3. Orta Çağ – İslam Tıbbı (8.–13. yy)

İbn Sînâ (980–1037)

  • Nervus opticus ve görme yolları üzerine Galen’in bilgilerini sistematik hale getirdi.
  • “Göz siniri”nin beyindeki ventriküler sistemle ilişkili olduğunu düşündü (o dönem için yaygın görüştü).
  • Chiasma opticum’un anatomik varlığını metinlerinde vurguladı.

4. Rönesans Dönemi (15.–17. yy)

Leonardo da Vinci (1452–1519)

  • İnsan kadavralarındaki diseksiyonlarda optik siniri ve optik kiazmayı çizimlerle gösterdi.
  • Nervus opticus’un gözden beyne giden bir yapı olduğunu görsel olarak belgeledi.

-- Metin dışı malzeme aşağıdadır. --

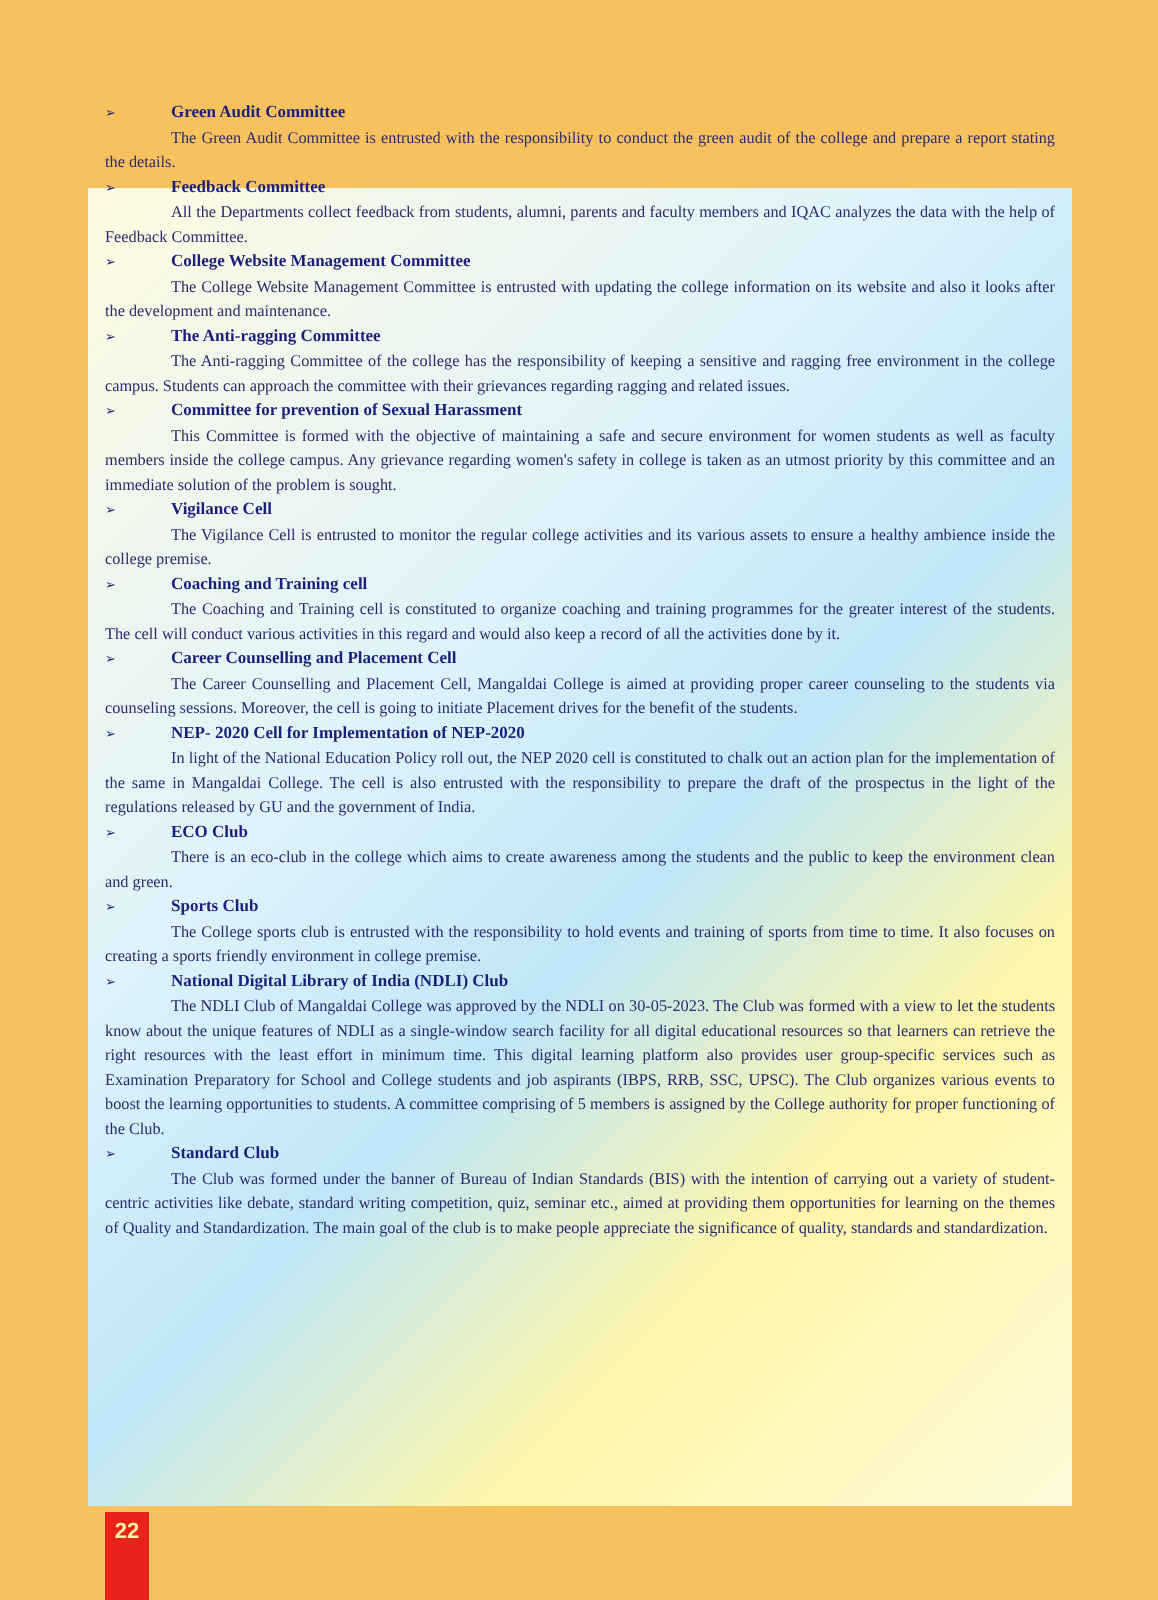➢ Green Audit Committee
The Green Audit Committee is entrusted with the responsibility to conduct the green audit of the college and prepare a report stating the details.
➢ Feedback Committee
All the Departments collect feedback from students, alumni, parents and faculty members and IQAC analyzes the data with the help of Feedback Committee.
➢ College Website Management Committee
The College Website Management Committee is entrusted with updating the college information on its website and also it looks after the development and maintenance.
➢ The Anti-ragging Committee
The Anti-ragging Committee of the college has the responsibility of keeping a sensitive and ragging free environment in the college campus. Students can approach the committee with their grievances regarding ragging and related issues.
➢ Committee for prevention of Sexual Harassment
This Committee is formed with the objective of maintaining a safe and secure environment for women students as well as faculty members inside the college campus. Any grievance regarding women's safety in college is taken as an utmost priority by this committee and an immediate solution of the problem is sought.
➢ Vigilance Cell
The Vigilance Cell is entrusted to monitor the regular college activities and its various assets to ensure a healthy ambience inside the college premise.
➢ Coaching and Training cell
The Coaching and Training cell is constituted to organize coaching and training programmes for the greater interest of the students. The cell will conduct various activities in this regard and would also keep a record of all the activities done by it.
➢ Career Counselling and Placement Cell
The Career Counselling and Placement Cell, Mangaldai College is aimed at providing proper career counseling to the students via counseling sessions. Moreover, the cell is going to initiate Placement drives for the benefit of the students.
➢ NEP- 2020 Cell for Implementation of NEP-2020
In light of the National Education Policy roll out, the NEP 2020 cell is constituted to chalk out an action plan for the implementation of the same in Mangaldai College. The cell is also entrusted with the responsibility to prepare the draft of the prospectus in the light of the regulations released by GU and the government of India.
➢ ECO Club
There is an eco-club in the college which aims to create awareness among the students and the public to keep the environment clean and green.
➢ Sports Club
The College sports club is entrusted with the responsibility to hold events and training of sports from time to time. It also focuses on creating a sports friendly environment in college premise.
➢ National Digital Library of India (NDLI) Club
The NDLI Club of Mangaldai College was approved by the NDLI on 30-05-2023. The Club was formed with a view to let the students know about the unique features of NDLI as a single-window search facility for all digital educational resources so that learners can retrieve the right resources with the least effort in minimum time. This digital learning platform also provides user group-specific services such as Examination Preparatory for School and College students and job aspirants (IBPS, RRB, SSC, UPSC). The Club organizes various events to boost the learning opportunities to students. A committee comprising of 5 members is assigned by the College authority for proper functioning of the Club.
➢ Standard Club
The Club was formed under the banner of Bureau of Indian Standards (BIS) with the intention of carrying out a variety of student-centric activities like debate, standard writing competition, quiz, seminar etc., aimed at providing them opportunities for learning on the themes of Quality and Standardization. The main goal of the club is to make people appreciate the significance of quality, standards and standardization.
22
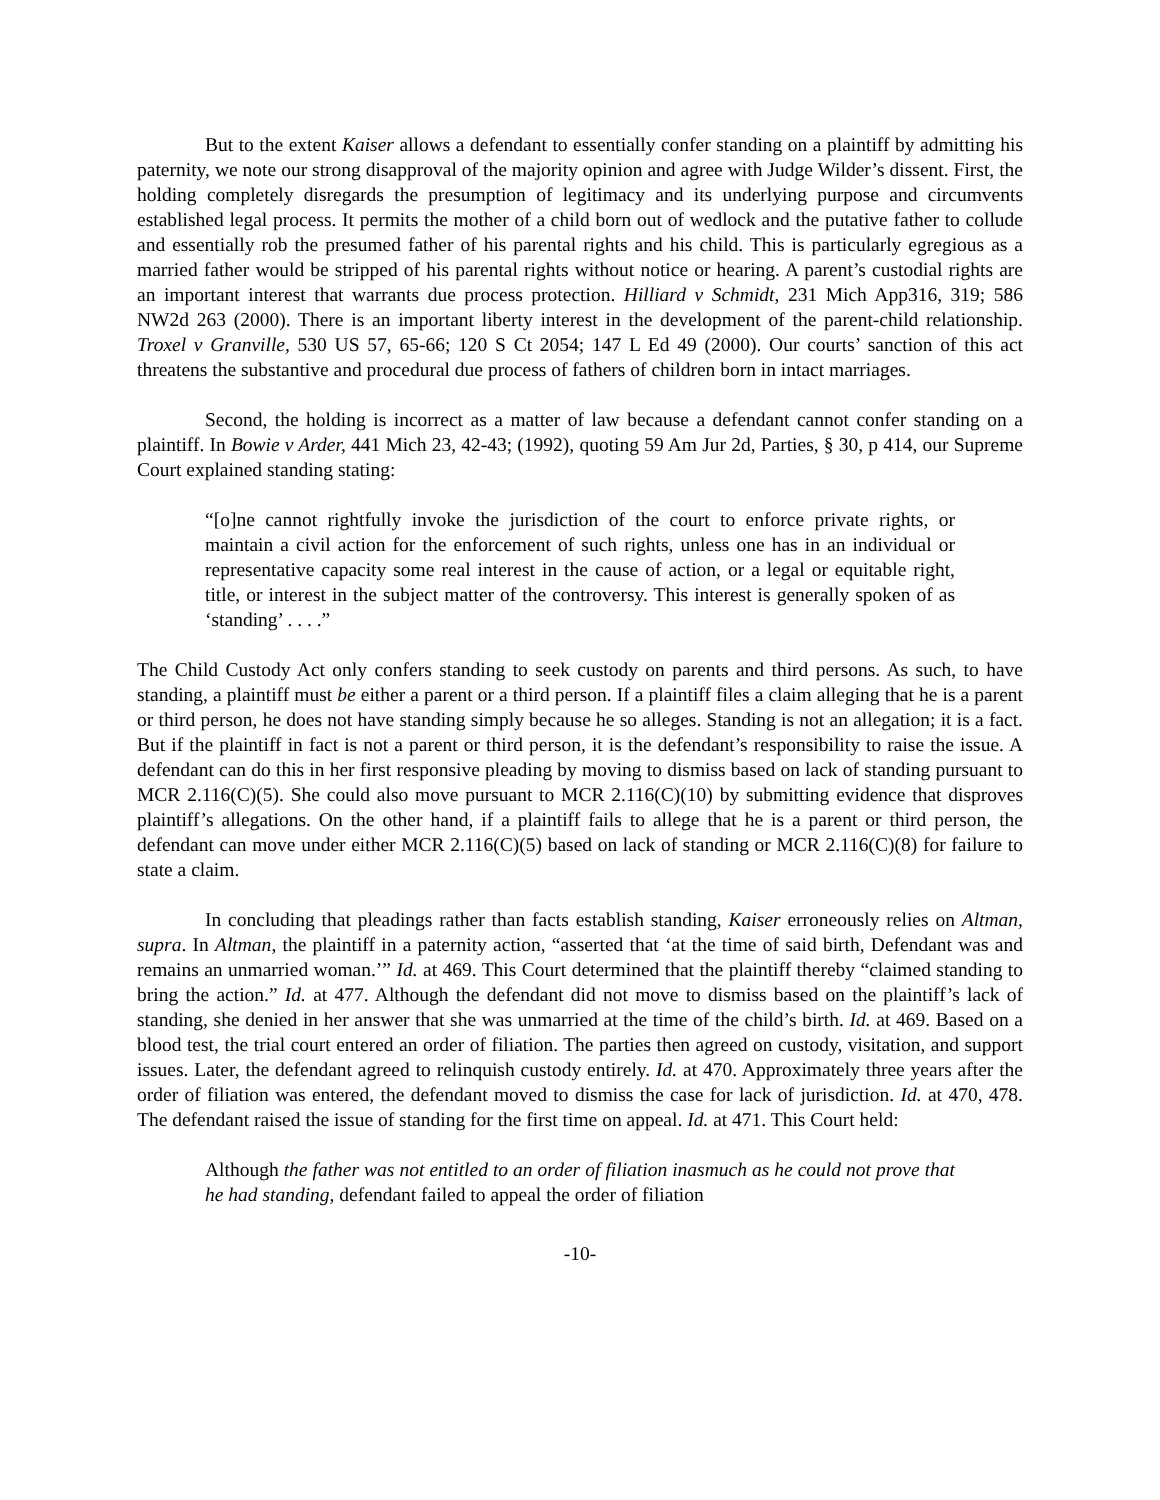But to the extent Kaiser allows a defendant to essentially confer standing on a plaintiff by admitting his paternity, we note our strong disapproval of the majority opinion and agree with Judge Wilder’s dissent. First, the holding completely disregards the presumption of legitimacy and its underlying purpose and circumvents established legal process. It permits the mother of a child born out of wedlock and the putative father to collude and essentially rob the presumed father of his parental rights and his child. This is particularly egregious as a married father would be stripped of his parental rights without notice or hearing. A parent’s custodial rights are an important interest that warrants due process protection. Hilliard v Schmidt, 231 Mich App316, 319; 586 NW2d 263 (2000). There is an important liberty interest in the development of the parent-child relationship. Troxel v Granville, 530 US 57, 65-66; 120 S Ct 2054; 147 L Ed 49 (2000). Our courts’ sanction of this act threatens the substantive and procedural due process of fathers of children born in intact marriages.
Second, the holding is incorrect as a matter of law because a defendant cannot confer standing on a plaintiff. In Bowie v Arder, 441 Mich 23, 42-43; (1992), quoting 59 Am Jur 2d, Parties, § 30, p 414, our Supreme Court explained standing stating:
“[o]ne cannot rightfully invoke the jurisdiction of the court to enforce private rights, or maintain a civil action for the enforcement of such rights, unless one has in an individual or representative capacity some real interest in the cause of action, or a legal or equitable right, title, or interest in the subject matter of the controversy. This interest is generally spoken of as ‘standing’ . . . .”
The Child Custody Act only confers standing to seek custody on parents and third persons. As such, to have standing, a plaintiff must be either a parent or a third person. If a plaintiff files a claim alleging that he is a parent or third person, he does not have standing simply because he so alleges. Standing is not an allegation; it is a fact. But if the plaintiff in fact is not a parent or third person, it is the defendant’s responsibility to raise the issue. A defendant can do this in her first responsive pleading by moving to dismiss based on lack of standing pursuant to MCR 2.116(C)(5). She could also move pursuant to MCR 2.116(C)(10) by submitting evidence that disproves plaintiff’s allegations. On the other hand, if a plaintiff fails to allege that he is a parent or third person, the defendant can move under either MCR 2.116(C)(5) based on lack of standing or MCR 2.116(C)(8) for failure to state a claim.
In concluding that pleadings rather than facts establish standing, Kaiser erroneously relies on Altman, supra. In Altman, the plaintiff in a paternity action, “asserted that ‘at the time of said birth, Defendant was and remains an unmarried woman.’” Id. at 469. This Court determined that the plaintiff thereby “claimed standing to bring the action.” Id. at 477. Although the defendant did not move to dismiss based on the plaintiff’s lack of standing, she denied in her answer that she was unmarried at the time of the child’s birth. Id. at 469. Based on a blood test, the trial court entered an order of filiation. The parties then agreed on custody, visitation, and support issues. Later, the defendant agreed to relinquish custody entirely. Id. at 470. Approximately three years after the order of filiation was entered, the defendant moved to dismiss the case for lack of jurisdiction. Id. at 470, 478. The defendant raised the issue of standing for the first time on appeal. Id. at 471. This Court held:
Although the father was not entitled to an order of filiation inasmuch as he could not prove that he had standing, defendant failed to appeal the order of filiation
-10-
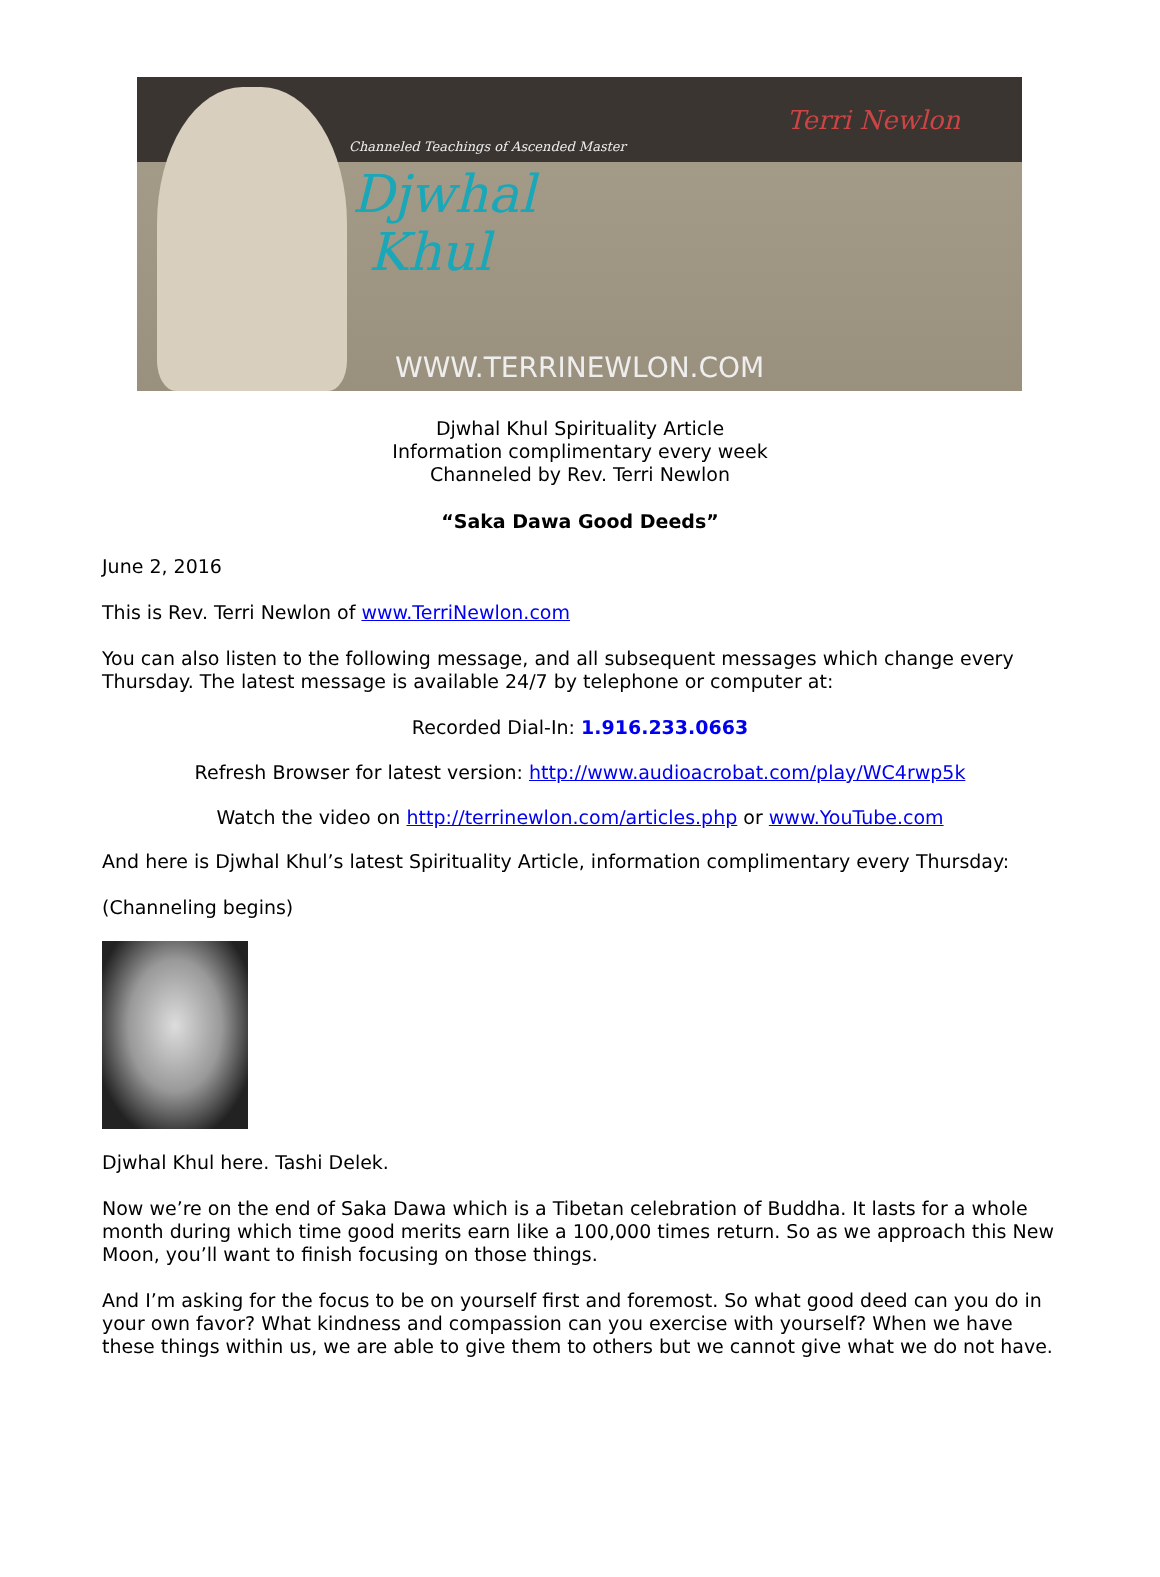Channeled Teachings of Ascended Master
Djwhal
Khul
Terri Newlon
WWW.TERRINEWLON.COM
Djwhal Khul Spirituality Article
Information complimentary every week
Channeled by Rev. Terri Newlon
“Saka Dawa Good Deeds”
June 2, 2016
This is Rev. Terri Newlon of www.TerriNewlon.com
You can also listen to the following message, and all subsequent messages which change every Thursday. The latest message is available 24/7 by telephone or computer at:
Recorded Dial-In: 1.916.233.0663
Refresh Browser for latest version: http://www.audioacrobat.com/play/WC4rwp5k
Watch the video on http://terrinewlon.com/articles.php or www.YouTube.com
And here is Djwhal Khul’s latest Spirituality Article, information complimentary every Thursday:
(Channeling begins)
Djwhal Khul here. Tashi Delek.
Now we’re on the end of Saka Dawa which is a Tibetan celebration of Buddha. It lasts for a whole month during which time good merits earn like a 100,000 times return. So as we approach this New Moon, you’ll want to finish focusing on those things.
And I’m asking for the focus to be on yourself first and foremost. So what good deed can you do in your own favor? What kindness and compassion can you exercise with yourself? When we have these things within us, we are able to give them to others but we cannot give what we do not have.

Andreas Vesalius (1514–1564)

  • “De Humani Corporis Fabrica” (1543) adlı eserinde nervus opticus’u ayrıntılı şekilde çizdi ve tanımladı.
  • Optik sinirin beyinle bağlantısını ve kiazmayı doğru yerleştirdi.
  • Galen’in bazı hatalarını düzeltti.

5. Modern Dönem (18.–20. yy)

19. yy nöroanatomi

  • Mikroskop teknolojisinin gelişmesiyle sinirlerin hücresel yapısı (aksonlar, miyelin kılıflar) tanımlandı.
  • Nervus opticus’un oligodendrositlerle miyelinize olduğu ve MSS kökenli olduğu keşfedildi.
  • Görme yolları (retina → optic nerve → chiasma → tractus → LGN → radiatio optica → görsel korteks) nörofizyolojik olarak sistemleştirildi.

20. yy fizyoloji

  • Elektrofizyolojik çalışmalarla nervus opticus’un impuls iletim özellikleri ölçüldü.
  • Görsel alan testleriyle (perimetri) optik sinirin işlevsel rolü klinik olarak izlenebilir hâle geldi.
  • Görme sinirinin hasarında oluşan skotom, optik atrofi, glokom gibi hastalıklar tanımlandı.




İleri Okuma
  1. Galen (ca. 180). De usu partium corporis humani.
  2. Vesalius, A. (1543). De Humani Corporis Fabrica.
  3. Clarke, E., & O’Malley, C.D. (1968). The Human Brain and Spinal Cord: A Historical Study Illustrated by Writings from Antiquity to the Twentieth Century. University of California Press.
  4. Finger, S. (1994). Origins of Neuroscience: A History of Explorations into Brain Function. Oxford University Press.
  5. Standring, S. (Ed.). (2020). Gray’s Anatomy: The Anatomical Basis of Clinical Practice (42nd ed.). Elsevier.